Summary: U.S. payroll employment or industrial production growth for one quarter will suggest the recession is ending.

(June 5, 2009) The most frequent question we hear is: ‘When will the recession end?’1 Last May 2 we announced the U.S. economy entered recession in January 2008. Our forecast missed by one month. The National Bureau of Economic Research declared Dec. 1, 2008, that economic activity peaked in December 2007. 3

Looking in the Wrong Places

Many observers look to GDP and the stock market for evidence of recession, and expansion. Observers fixated on GDP missed the December 2007 peak because the indicator had not contracted for two consecutive quarters, a common recession definition that is inaccurate. The NBER’s Business Cycle Dating Committee states:

A recession is a significant decline in economic activity spread across the economy, lasting more than a few months, normally visible in production, employment, real income, and other indicators.

One FAQ posted on the NBER site notes the “financial press often states the definition of a recession as two consecutive quarters of decline in real GDP.” How does that relate to the NBER’s recession dating procedure?” The Committee’s answer:

Most of the recessions identified by our procedures do consist of two or more quarters of declining real GDP, but not all of them. As an example, the last recession, in 2001, did not include two consecutive quarters of decline. As of the date of the committee’s meeting, the economy had not yet experienced two consecutive quarters of decline.

Observers fixated on the stock market as an indicator make the same mistake. The Dow traded between 13,059 and 13,850 in the month the recession started (December 2007), not far from its peak of 14,279 (Oct. 11, 2007). The Dow still traded above 13,000 on the day in May 2008 when the Foundation issued its recession call, and did not close below 10,000 until 2008-4Q.

Relying exclusively on GDP and the Dow is akin to a hitter who expects only fastballs and curves, and discounts sinkers, changeups or sliders.

Key Indicator: Payroll Employment (First Friday)

The Bureau of Labor Statistics releases its monthly “employment situation summary” on the following first Friday (7:30 a.m. CST). Payroll employment is considered a coincident indicator, i.e. it tends to peak or trough with cyclical turning points in the economy in the postwar era. Employment peaked in December 2007, and has contracted for 17 consecutive months. Exceptions were expansions following the last two recessions (1990-91, 2001). Slow job growth and late employment troughs (May 1991, August 2003) led some observers to use the term “jobless recovery.”

Employment peaked in December 2007, and has contracted for 17 months. Today’s report showed a decline of “345,000 in May, about half the average monthly decline for the prior 6 months.”

Key Indicator: Industrial Production (Mid-Month)

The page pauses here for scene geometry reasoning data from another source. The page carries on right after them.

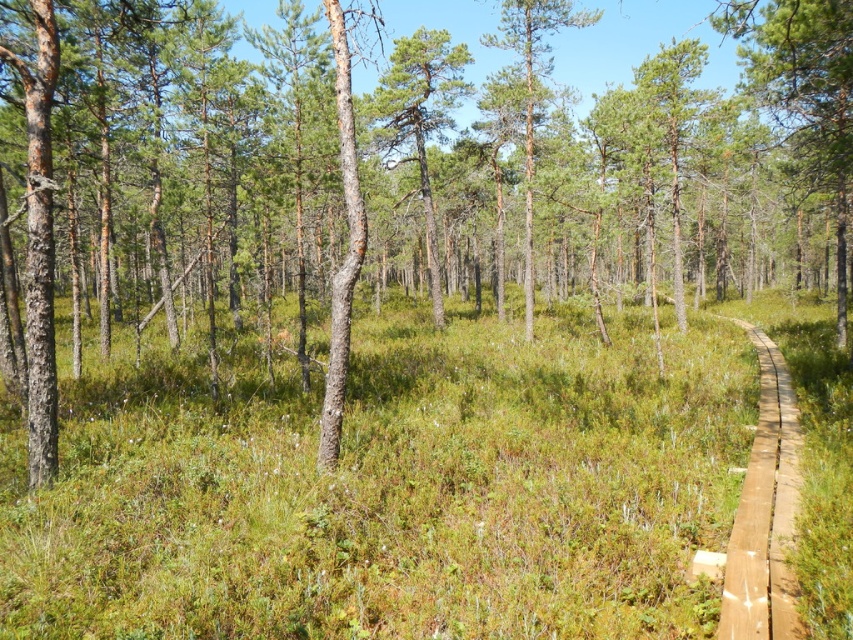
Does green grassy at center have a greater width compared to brown wooden trail at right?

Yes.

Which is below, green grassy at center or brown wooden trail at right?

brown wooden trail at right is lower down.

Identify the location of green grassy at center. The width and height of the screenshot is (853, 640). (392, 490).

Is green grassy at center above green matte tree at center?

No, green grassy at center is not above green matte tree at center.

Is green grassy at center bigger than green matte tree at center?

No.

Find the location of `green grassy at center`. green grassy at center is located at coordinates (392, 490).

Does brown wooden trail at right have a larger size compared to green matte tree at center?

No.

In the scene shown: Can you confirm if brown wooden trail at right is positioned above green matte tree at center?

Incorrect, brown wooden trail at right is not positioned above green matte tree at center.

Is point (759, 378) positioned behind point (381, 97)?

No, it is in front of (381, 97).

Identify the location of brown wooden trail at right. [764, 513].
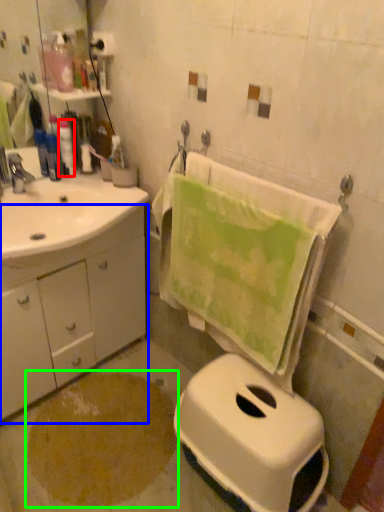
Question: Based on their relative distances, which object is nearer to toiletry (highlighted by a red box)? Choose from bathroom cabinet (highlighted by a blue box) and powder (highlighted by a green box).

Choices:
 (A) bathroom cabinet
 (B) powder

Answer: (A)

The Federal Reserve releases its monthly industrial production index mid-month. Production, another coincident indicator, measures the physical output of the nation’s factories, mines and utilities. Our March 2002 memo noted: “Postwar, in 90 percent of recessions, industrial production stopped contracting prior to or in the month later declared by the NBER as the end of the recession.” Industrial production peaked in December 2007, and has contracted for 15 of the last 16 months.


Employment and industrial production are more reliable than GDP and the Dow in determining cyclical turning points in the economy.

— Greg Kaza

1 Today parallels 2002-1Q when a Foundation memo noted the most frequent question asked of (us) is ‘When will the recession end?’ See “Today’s Industrial Production Data” (February 2002) and “Industrial Production Expands” (March 2002). The Foundation, in March 2002, announced the recession was over, and the NBER’s July 17, 2003, declaration set a November 2001 trough.

2 “Economist Claims Nation in Recession.” Fayetteville Morning News. May 17, 2008.